DATA FOR THIS EXERCISE:

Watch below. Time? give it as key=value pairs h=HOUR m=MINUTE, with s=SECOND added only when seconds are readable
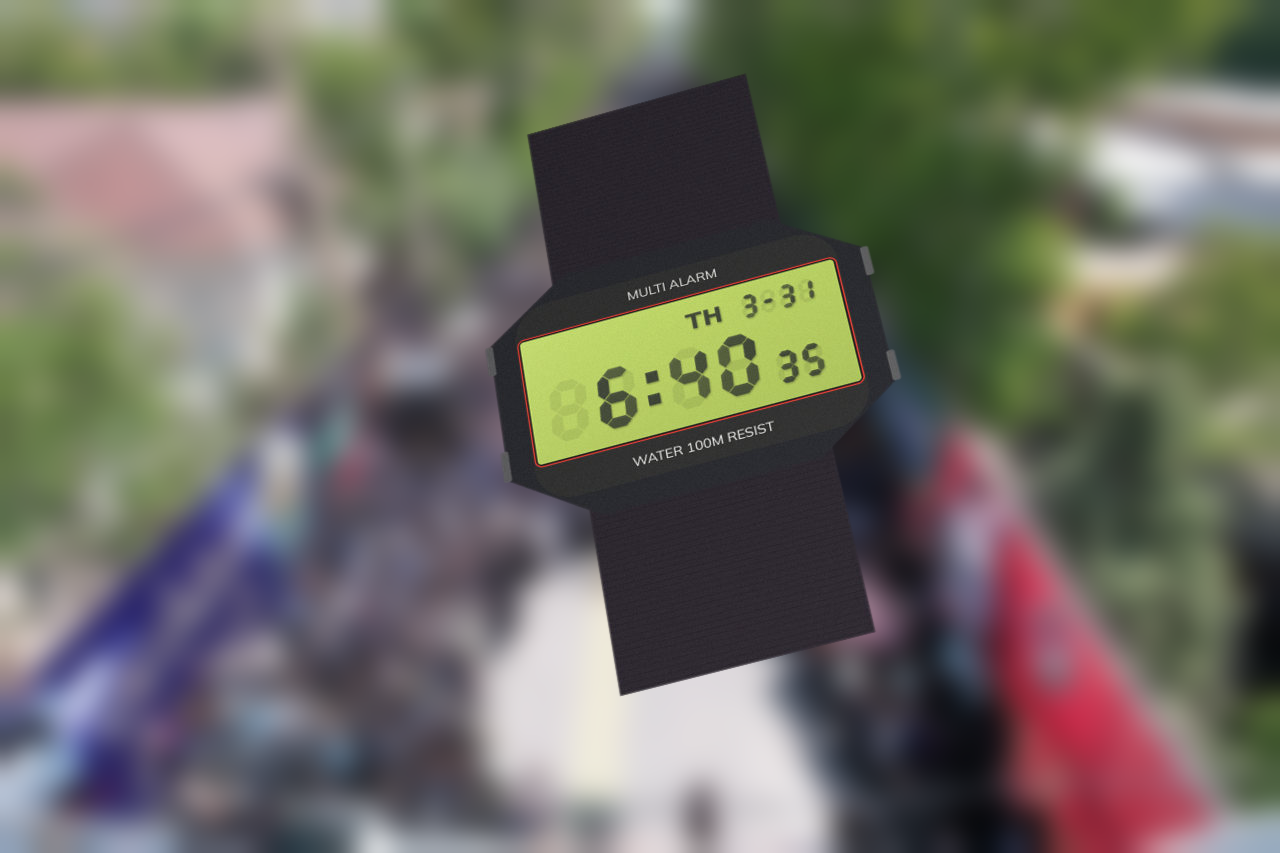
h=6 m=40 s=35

* * *

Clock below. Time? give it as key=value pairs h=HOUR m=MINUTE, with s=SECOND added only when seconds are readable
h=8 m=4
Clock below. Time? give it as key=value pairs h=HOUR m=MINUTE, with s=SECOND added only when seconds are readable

...

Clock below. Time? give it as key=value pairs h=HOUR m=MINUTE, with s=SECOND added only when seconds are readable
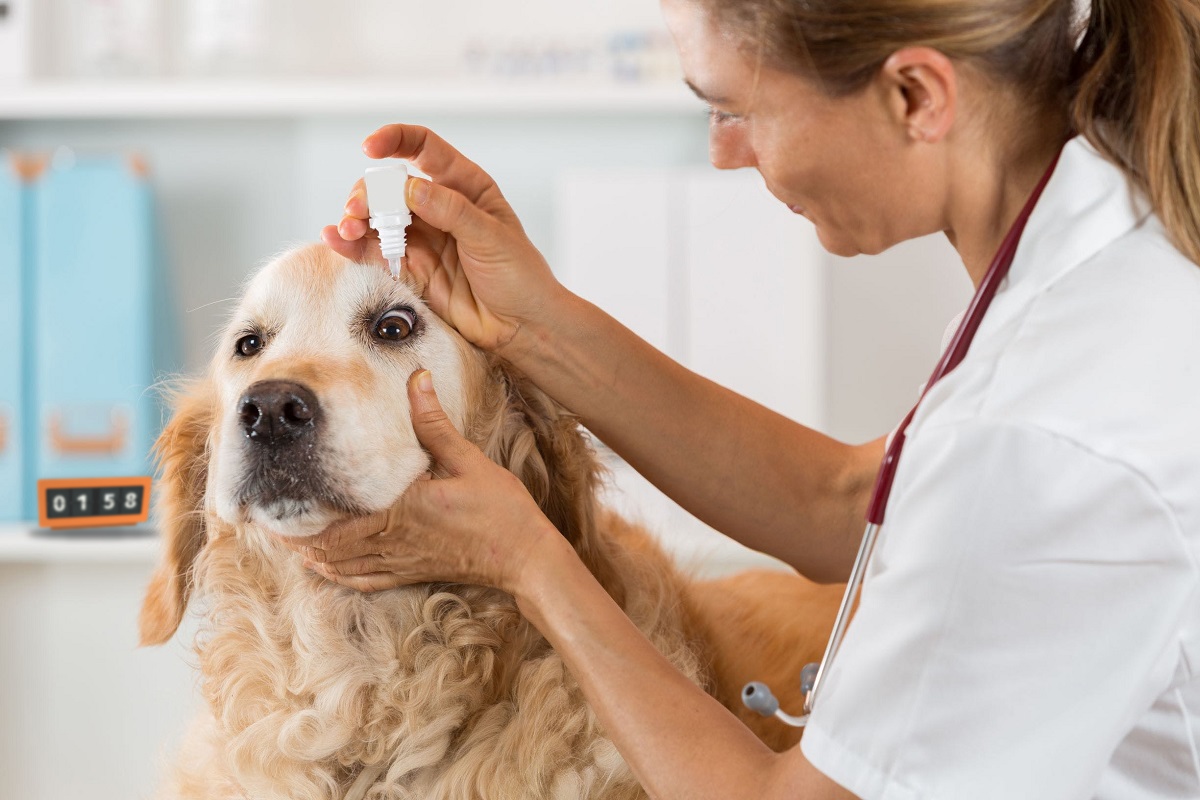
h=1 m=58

TASK DESCRIPTION: Retype the part that opens with the line containing "Watch below. Time?" and closes with the line containing "h=6 m=40 s=35", including both of those lines. Leave the pictures out of your answer.

SOLUTION:
Watch below. Time? give it as key=value pairs h=HOUR m=MINUTE, with s=SECOND added only when seconds are readable
h=6 m=40 s=35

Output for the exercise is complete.